• _Document passage_
::::::::

In the lawsuit filed against Uber on Thursday, drivers claim that the messages violated a state law that forbids employers to coerce their employees to participate in political activity.
“I can’t rule out that employers have engaged in coercive tactics like this in the past, but I have never heard of an employer engaging in this sort of barrage of coercive communications on such a broad level, ever,” said one of the attorneys for the drivers, David Lowe, a partner at Rudy, Exelrod, Zieff & Lowe. “It is such an extraordinary thing, from my perspective, for Uber to exploit this captive audience of workers.” Mr. Lowe said he opposed Prop 22.
Matt Kallman, an Uber spokesman, said, “This is an absurd lawsuit, without merit, filed solely for press attention and without regard for the facts.” He added, “It can’t distract from the truth: that the vast majority of drivers support Prop 22.”
In early October, the Prop 22 campaign was denounced by Senator Bernie Sanders after a fake progressive group calling itself Feel the Bern endorsed the proposition in a campaign flier that implied Uber had the backing of progressive leaders. The mailers were, in fact, sent by a firm that creates political mailers representing different views.
“The Prop 22 campaign is working hard to reach voters across the state and the political spectrum to ensure they know that drivers overwhelmingly support Prop 22,” said Geoff Vetter, a spokesman for the Yes on 22 campaign, which is funded by Uber, Lyft, DoorDash and other gig economy companies.
Questions have also been raised about the N.A.A.C.P. endorsement. A political consulting firm run by Alice Huffman, the leader of the California N.A.A.C.P., has received $85,000 from the gig companies’ campaign, public records show. The payment was reported earlier by the news site CalMatters.
Mr. Vetter said the payments were for “outreach.” The N.A.A.C.P. did not respond to a request for comment.
Uber held an all-hands meeting this month for employees to meet drivers who support the proposition, and sent several emails encouraging staff to lobby friends and family.
Although the internal messages were upbeat, the policy staff raised concerns with campaign consultants during the meetings in late August and early September, the people familiar with those meetings said. Among their worries: that the ballot language was unfavorable to the companies, and that people were voting earlier than usual because of the pandemic, meaning advertising would need to be rapid and aggressive.

::::::::

• _Recorded data_
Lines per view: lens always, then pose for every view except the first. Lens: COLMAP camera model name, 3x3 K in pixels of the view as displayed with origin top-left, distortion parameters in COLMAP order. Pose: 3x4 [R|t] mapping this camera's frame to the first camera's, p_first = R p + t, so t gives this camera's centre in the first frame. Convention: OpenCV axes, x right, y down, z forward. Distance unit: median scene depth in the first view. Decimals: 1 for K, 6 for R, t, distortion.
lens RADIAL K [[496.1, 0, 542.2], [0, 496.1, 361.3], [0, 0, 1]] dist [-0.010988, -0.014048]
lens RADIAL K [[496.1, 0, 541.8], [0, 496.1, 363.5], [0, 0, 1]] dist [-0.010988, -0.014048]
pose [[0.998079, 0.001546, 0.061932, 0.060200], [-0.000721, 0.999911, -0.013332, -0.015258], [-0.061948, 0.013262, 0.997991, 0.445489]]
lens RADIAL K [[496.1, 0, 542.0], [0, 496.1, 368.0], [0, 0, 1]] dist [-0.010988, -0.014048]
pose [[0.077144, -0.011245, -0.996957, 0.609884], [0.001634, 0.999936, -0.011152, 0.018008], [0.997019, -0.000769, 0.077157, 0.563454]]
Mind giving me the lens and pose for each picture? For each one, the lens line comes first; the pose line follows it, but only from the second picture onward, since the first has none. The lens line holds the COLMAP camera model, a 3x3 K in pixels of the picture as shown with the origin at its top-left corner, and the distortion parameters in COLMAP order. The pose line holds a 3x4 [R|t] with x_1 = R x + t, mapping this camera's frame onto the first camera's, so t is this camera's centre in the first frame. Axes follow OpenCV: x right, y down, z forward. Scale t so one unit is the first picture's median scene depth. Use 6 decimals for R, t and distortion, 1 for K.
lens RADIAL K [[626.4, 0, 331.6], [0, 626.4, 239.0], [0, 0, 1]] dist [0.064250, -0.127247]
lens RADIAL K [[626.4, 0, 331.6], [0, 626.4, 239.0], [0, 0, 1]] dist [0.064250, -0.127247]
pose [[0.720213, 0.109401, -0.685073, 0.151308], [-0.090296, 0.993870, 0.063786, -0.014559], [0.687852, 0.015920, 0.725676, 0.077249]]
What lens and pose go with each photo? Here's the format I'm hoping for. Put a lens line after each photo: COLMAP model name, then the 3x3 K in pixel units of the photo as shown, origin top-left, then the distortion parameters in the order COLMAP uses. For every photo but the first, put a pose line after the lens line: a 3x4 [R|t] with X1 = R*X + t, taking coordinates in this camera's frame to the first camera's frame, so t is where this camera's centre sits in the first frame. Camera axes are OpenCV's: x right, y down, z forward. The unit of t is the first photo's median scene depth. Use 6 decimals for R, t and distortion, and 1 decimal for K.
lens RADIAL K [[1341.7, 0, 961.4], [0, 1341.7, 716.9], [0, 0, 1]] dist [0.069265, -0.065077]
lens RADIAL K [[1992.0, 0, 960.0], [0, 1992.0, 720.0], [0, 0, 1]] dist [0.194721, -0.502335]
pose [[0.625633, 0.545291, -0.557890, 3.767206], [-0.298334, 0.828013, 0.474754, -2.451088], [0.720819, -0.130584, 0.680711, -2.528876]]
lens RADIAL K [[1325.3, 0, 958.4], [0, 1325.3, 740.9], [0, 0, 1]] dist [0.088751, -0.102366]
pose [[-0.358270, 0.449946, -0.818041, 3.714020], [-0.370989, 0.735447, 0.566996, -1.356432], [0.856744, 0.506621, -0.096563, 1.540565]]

::::::::

• _Tasks and exercises_
- 1) Reproduce the passage on Uber and Prop 22, starting with "In early October, the" and going on through "gig economy companies.", swapping "flier" for "brochure".
- 2) Pick up the article on the Prop 22 lawsuit against Uber after its final sentence and carry it forward.

• _Answers for this exercise_
- 1)
In early October, the Prop 22 campaign was denounced by Senator Bernie Sanders after a fake progressive group calling itself Feel the Bern endorsed the proposition in a campaign brochure that implied Uber had the backing of progressive leaders. The mailers were, in fact, sent by a firm that creates political mailers representing different views.
“The Prop 22 campaign is working hard to reach voters across the state and the political spectrum to ensure they know that drivers overwhelmingly support Prop 22,” said Geoff Vetter, a spokesman for the Yes on 22 campaign, which is funded by Uber, Lyft, DoorDash and other gig economy companies.

- 2)
“We look at the data every day, and our metrics show a tight race,” Justin Kintz, Uber’s head of public policy, said in an early October email to Uber employees, obtained by The New York Times. “At the same time, with continued strong execution against our plan, we’re confident we can win.”
While the email noted that campaigning was optional, Mr. Kintz encouraged employees to participate in texting banks to contact voters and to promote the campaign in conversations with friends.
“The big reason that you’re seeing so much spending is because of the high stakes in this election,” said Mr. Vetter, the spokesman for the campaign. “Hundreds of thousands of jobs are on the line. These are services that millions of Californians rely on.”
The opposition campaign, which is funded by labor unions, has raised about $15 million. Supporters of the No on 22 campaign have argued that voters should reject the push by tech companies, and that the measure would harm workers already at a disadvantage during the pandemic.
“Proposition 22 will make racial inequality worse in California at the worst possible time,” said Representative Barbara Lee, a California Democrat. “You have very clearly crossed the line when you try to claim the equity mantle for a campaign that has always been about allowing multibillion-dollar app companies to write their own law so that they can keep exploiting the labor of drivers, eight in 10 of whom are people of color.”
No matter the outcome of the vote, the gig companies and their opponents are likely to take their campaigns to Washington. Massachusetts has filed a lawsuit similar to the one that the California court decided on Thursday evening, and Uber hopes to avoid continued state-by-state battles by pressing for federal legislation.
Erin Griffith and Noam Scheiber contributed reporting.